Features of Special Relativity due to Lorentz Transformation: Time Dilation
Characteristics of Lorentz Transformation
In special relativity, the transformation between two coordinate systems differs from the classical transformation. This is because ’the speed of light is the same for all observers’. Taking this condition into account leads to the derivation of the Lorentz transformation. The Lorentz transformation introduces three new phenomena that do not appear in classical physics.
- Loss of simultaneity
- Time dilation
- Length contraction
Time Dilation
Simply put, time dilation means that the closer an object moves to the speed of light, the slower (more slowly) time flows for it. This is also referred to as time expansion in the sense that the time axis becomes longer.

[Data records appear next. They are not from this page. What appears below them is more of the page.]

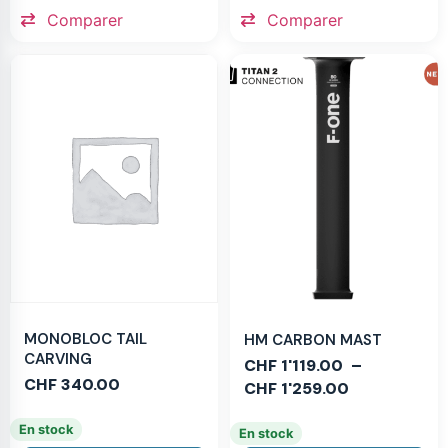
Comparer
Comparer
MONOBLOC TAIL
HM CARBON MAST
CARVING
CHF
1'119.00
–
CHF
340.00
CHF
1'259.00
En stock
En stock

Let’s assume there is a system $A$ and a system $A$ moving at a constant velocity $v_{0}$ in the $x$ direction relative to $A^{\prime}$. The world line of an object at rest in the $A$ system is as follows.
When an event starts and ends, it takes longer from the perspective of the moving system $(A^{\prime}$$)$. That is, time flows more slowly. In comparison to the stationary system, time is extended by a factor of $\gamma_{0}$, and $\gamma_{0}$ depends on the speed $v_{0}$ of the $A^{\prime}$ system. The faster you move, the larger the value of $\gamma_{0}$ becomes, resulting in increasingly slower passage of time.

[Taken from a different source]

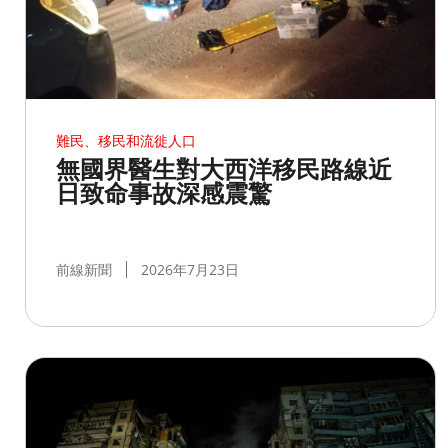
難民、移民和流徙人口
無國界醫生對大西洋移民路線近
日致命事故深感震驚
前線新聞
2026年7月23日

This is exactly the phenomenon where people on Earth and aboard a spaceship age differently, as seen in movies like The Martian or Interstellar. Similar to length contraction, time dilation does not occur in the direction perpendicular (orthogonal) to the movement of the $A^{\prime}$ system. If you’re curious, try calculating with different coordinates. Simultaneity breaks down, and time dilation and length contraction occur only in the direction parallel to the movement.
Thought Experiment
This is the most representative experiment to confirm the phenomenon of time dilation. Since the speed of light is constant, let’s denote it as a constant $c$.
Let’s say there is a rocket as shown above. The rocket moves to the right and shoots light vertically from the floor to the ceiling. The light reflected from the ceiling returns to the floor. Let $L$ be the distance from the floor to the ceiling inside the rocket. The time it takes for the light to make a round trip inside the rocket is $t_{r} = \dfrac{2L}{c}$. This result is when the observer is inside the rocket. Then, what happens if we observe this situation from outside the rocket?

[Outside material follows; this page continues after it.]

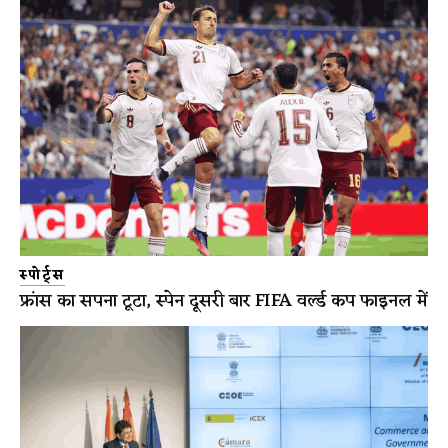
स्पोर्ट्स
फ्रांस का सपना टूटा, स्पेन दूसरी बार FIFA वर्ल्ड कप फाइनल में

From outside the rocket, the light making a round trip between the floor and ceiling will appear to follow the red line path. Let’s denote the speed of the rocket as $v_{0}$. Using Pythagoras’ theorem, we can calculate the time outside the rocket.
$$ \begin{align*} && {\left( \frac { ct }{2} \right)} ^{2} &= {\left( \frac { v_{0}t }{2} \right)} ^{2}+L^{2} \\ \implies && t^{2}\frac { c^{2}-{v_{0}} ^{2} }{4} &= L^{2} \\ \implies && t &= \frac { 2L }{ \sqrt { c^{2}-{v_{0}} ^{2} } }=\frac { 2L }{ c }\frac { 1 }{ \sqrt { 1-\frac { v_{0}}{ c^{2}}}} =\gamma _{0}\frac { 2L }{ c } \end{align*} $$
Here, $\gamma _{0} = \dfrac { 1 }{ \sqrt { 1-\frac {{v_{0}}^{2} }{ c^{2} } } }$ is called the Lorentz factor. Now, comparing $t$ and $t_{r}$ gives the following:
$$ t_{r}=\frac { 2L }{ c },\quad t=\gamma _{0}\frac { 2L }{ c} $$
The time inside and outside the rocket differs by a factor of $\gamma_{0}$. Since the speed of the rocket $v_{0}$ is less than the speed of light $c$, $\gamma_{0}>1$ and $t=\gamma_{0}\frac{2L}{c}=\gamma_{0}t_{r}$, hence $t>t_{r}$. Thus, despite the same situation, the flow of time inside and outside the rocket is different. Time flows slower inside the rocket than outside.